- Dataset extract -
● ● ● ● ●
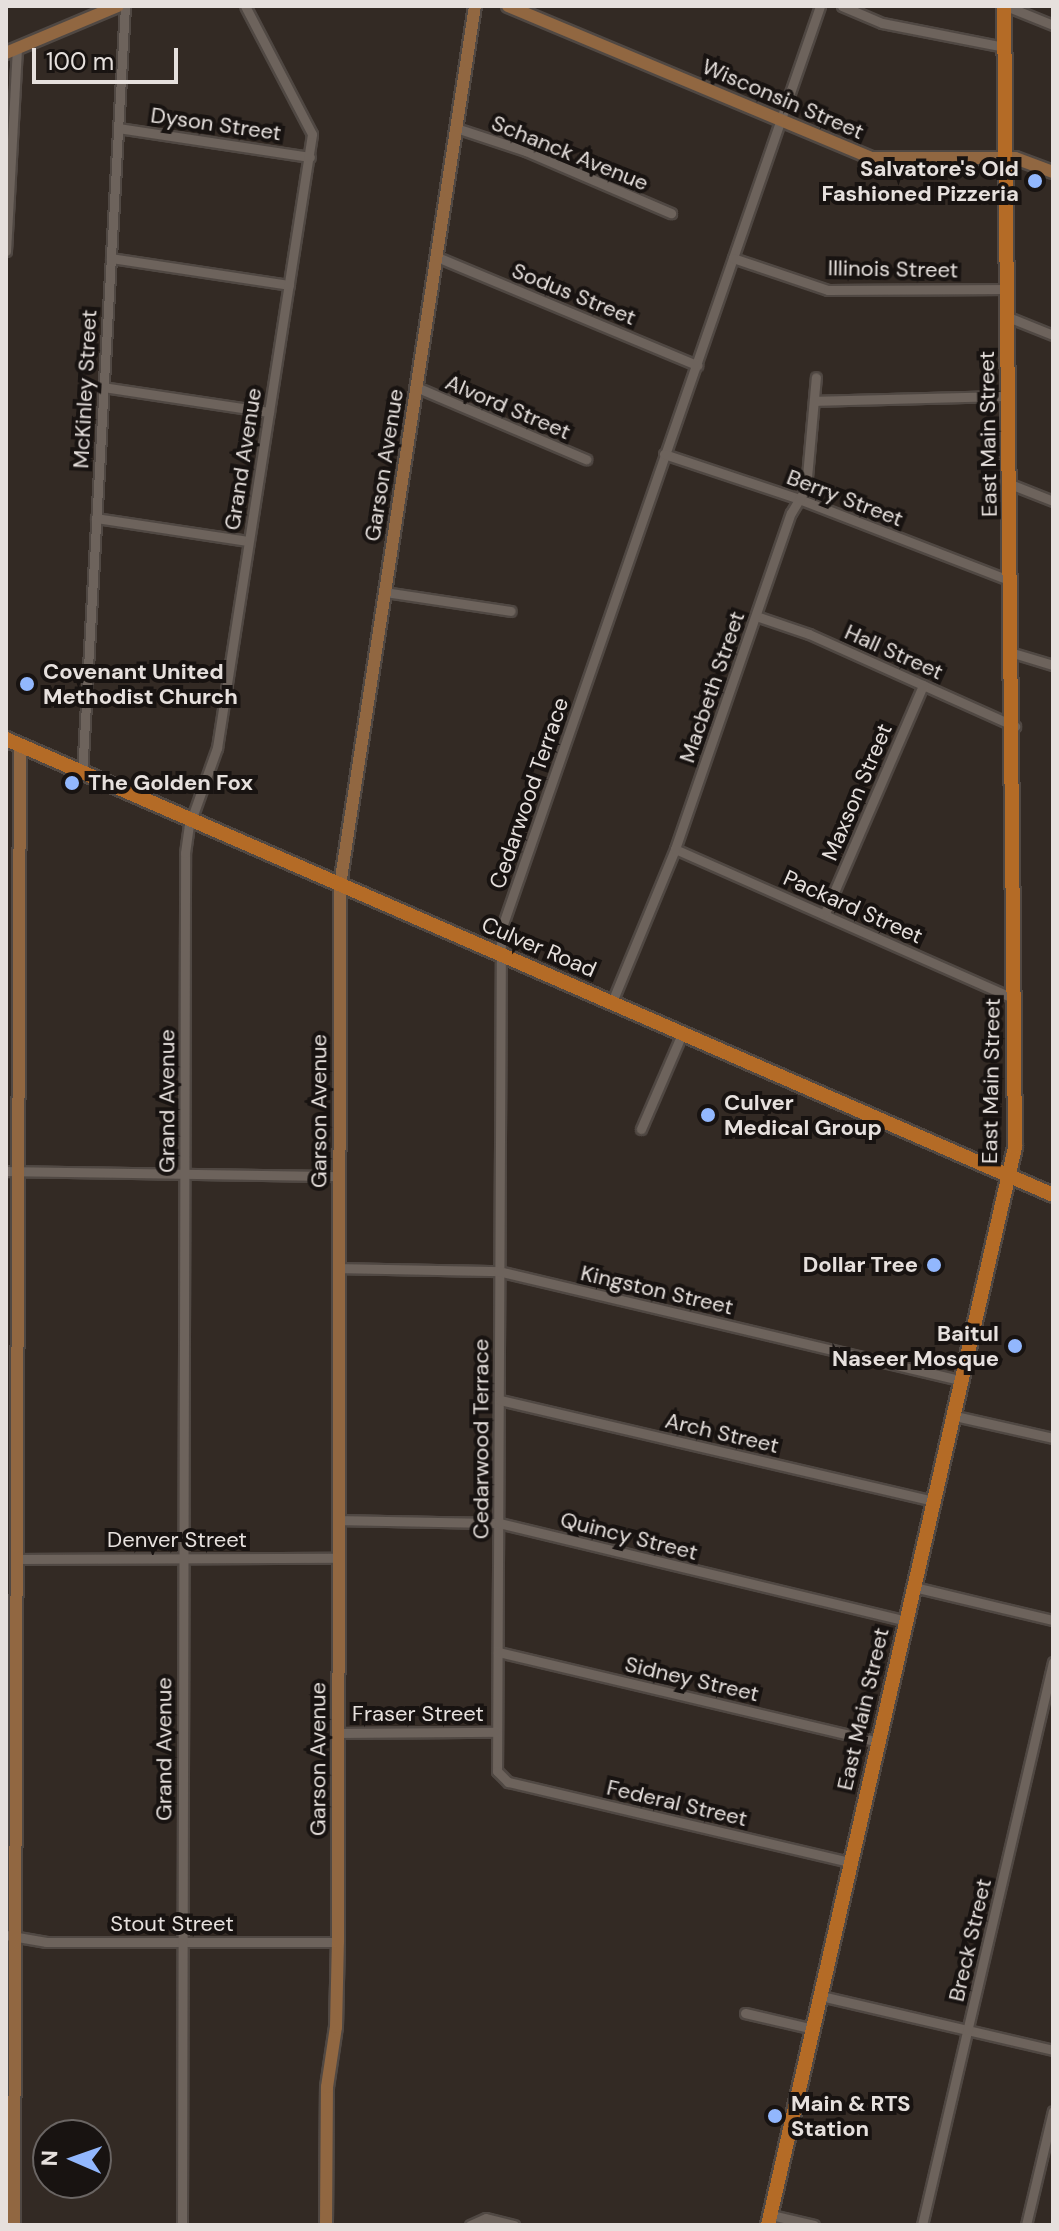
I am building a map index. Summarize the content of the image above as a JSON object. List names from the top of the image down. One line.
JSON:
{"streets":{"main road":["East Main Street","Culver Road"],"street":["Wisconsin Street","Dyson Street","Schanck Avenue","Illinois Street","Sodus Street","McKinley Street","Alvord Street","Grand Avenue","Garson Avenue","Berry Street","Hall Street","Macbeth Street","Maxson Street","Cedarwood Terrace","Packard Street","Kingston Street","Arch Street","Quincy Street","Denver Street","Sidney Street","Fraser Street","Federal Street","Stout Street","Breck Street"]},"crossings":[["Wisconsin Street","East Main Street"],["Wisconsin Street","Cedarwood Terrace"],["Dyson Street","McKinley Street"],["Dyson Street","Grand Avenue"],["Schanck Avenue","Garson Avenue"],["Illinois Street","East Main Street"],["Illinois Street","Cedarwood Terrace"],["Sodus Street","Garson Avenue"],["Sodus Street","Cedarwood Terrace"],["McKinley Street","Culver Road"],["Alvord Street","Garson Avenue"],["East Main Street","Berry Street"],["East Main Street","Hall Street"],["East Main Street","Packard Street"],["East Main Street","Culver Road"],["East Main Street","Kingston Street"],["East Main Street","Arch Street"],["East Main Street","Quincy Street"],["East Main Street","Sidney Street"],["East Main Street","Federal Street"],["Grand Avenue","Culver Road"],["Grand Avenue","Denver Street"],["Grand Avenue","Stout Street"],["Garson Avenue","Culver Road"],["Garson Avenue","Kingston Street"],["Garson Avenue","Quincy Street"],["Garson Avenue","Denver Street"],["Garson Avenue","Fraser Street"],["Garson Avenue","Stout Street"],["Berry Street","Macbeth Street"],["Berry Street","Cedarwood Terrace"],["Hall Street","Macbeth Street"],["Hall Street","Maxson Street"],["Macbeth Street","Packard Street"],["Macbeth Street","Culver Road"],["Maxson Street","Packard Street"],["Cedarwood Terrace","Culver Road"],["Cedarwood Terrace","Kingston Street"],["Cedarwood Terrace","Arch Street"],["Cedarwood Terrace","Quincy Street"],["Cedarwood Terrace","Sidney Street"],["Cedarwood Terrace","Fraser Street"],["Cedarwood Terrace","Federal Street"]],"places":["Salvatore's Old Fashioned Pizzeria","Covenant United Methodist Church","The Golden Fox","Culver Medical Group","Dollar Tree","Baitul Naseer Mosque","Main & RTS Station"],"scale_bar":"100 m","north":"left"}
● ● ● ● ●
- What to work on -
Scan the data above and state how many of its lines contain the string "JSON", with no other content.

- Written response -
2